The TetonTM and Teton AtlasTM cytoprofiling assays allow for on board segmentation using 3 Cell Paint markers: cell membrane, nucleus and actin. AVITI24TM employs on-board segmentation models for the following cells: HeLa, HUVEC, PC-3, Hep-G2, MCF-7, HCT-116, Jurkat and SH-Sy5y. We recommend selecting the cell type that most closely matches your cell of interest, or you can select “Other” with a specified um diameter to apply a general segmentation model.
Once the run has completed, perform a visual inspection in CytoCanvasTM to ensure the segmentation model has been properly applied to your samples. To do this, run Cells2Stats using the --visualization-only argument to first generate your visualization files. Then, review the visualization files in CytoCanvas. Visually inspect that you have clearly drawn boundaries around the nucleus and cellular membranes.
Poor segmentation could be a result of several factors which are listed below.

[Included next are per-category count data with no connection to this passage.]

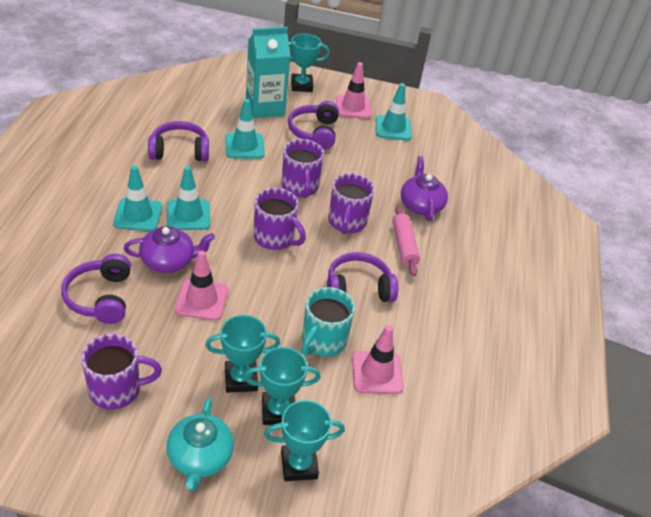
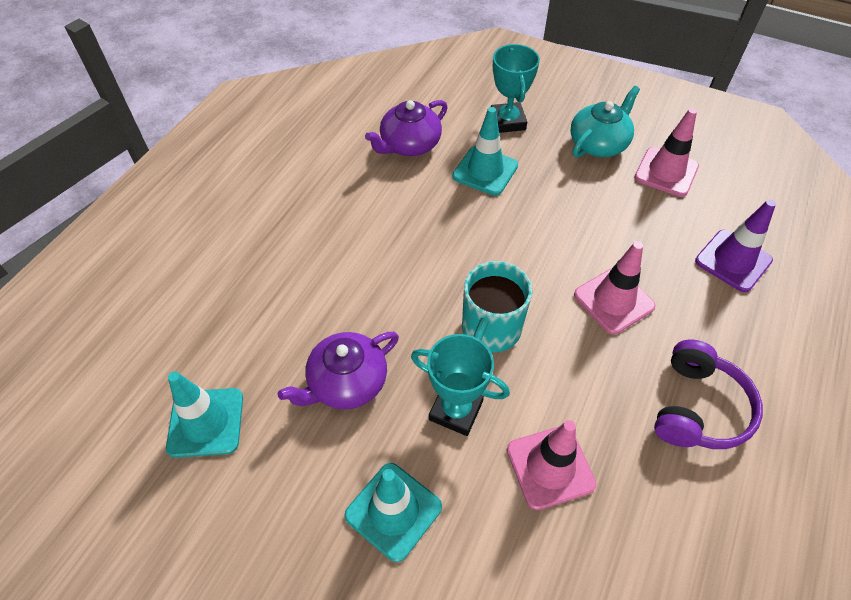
pink rolling pin: 1 -> 0
purple headphones: 4 -> 1
purple mug: 4 -> 0
purple traffic cone: 0 -> 1
turquoise carton: 1 -> 0
turquoise traffic cone: 4 -> 3
turquoise trophy: 4 -> 2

- Poor Cell Paint Intensities: Teton Reagent A and B are used to apply the cell membrane and nuclear membrane probes. If the intensities are low, you may want to adjust the time that the cells are in contact with Reagent A/B to adjust signal to desired level. We would recommend titrating using one of our onboard optimization kits, Teton Custom Antibody Screening Kit or the Teton Onboard Cell Paint Imaging Kit, or our off-instrument kit, Teton Cell Paint Probe Kit. With these kits, Reagent A and B are pre-mixed. The timing with the best signal with one of these optimization kits can be used for a Teton or Teton Atlas run. An example time course could be as follows –
Example probe titration using a 12-well slide kit
1
2
A
2 minutes
30 minutes
B
5 minutes
20 minutes
C
10 minutes
15 minutes
D
15 minutes
10 minutes
E
20 minutes
5 minutes
F
30 minutes
2 minutes
- Overlapping Cells: Cells that overlap or grow in small colonies will be more difficult to segment. When seeding cells, ensure they form a single cell suspension. For some cell types, this may require additional washes and manual pipetting to fully dissociate the cells. Review our cell culture guidance to ensure that the cells are evenly distributed across the wells. Consider adjusting seeding densities or fixing at a lower confluency to ensure a monolayer distribution.
- Inappropriate Segmentation Model Used: The sample may be sufficiently different than the initial model selected on instrument resulting in poor segmentation. If this is the case, you can follow our Online Help tutorial Performing Resegmentation and Cell Assignment Using Python. This tutorial leverages CellPose, which is also utilized onboard the instrument for segmentation. We provide our pre-trained models in our cytoprofiling package on GitHub. CellPose also allows you to define your own model.
- High Background Intensity: Sufficient cell death or debris can lead to an increase of background intensity which could impair segmentation. Higher background intensity may be seen for certain surface types such as Matrigel and collagen. When working with these custom coatings, ensure the concentration and surface coating incubation time is correct. When passaging cells, ensure you are washing, centrifuging, and resuspending cells sufficiently to remove debris before seeding cells on the slide. This may require an additional wash and centrifugation step. Test treatments by running an IC50 to ensure the treatments are not overly aggressive and lead to excessive cell death.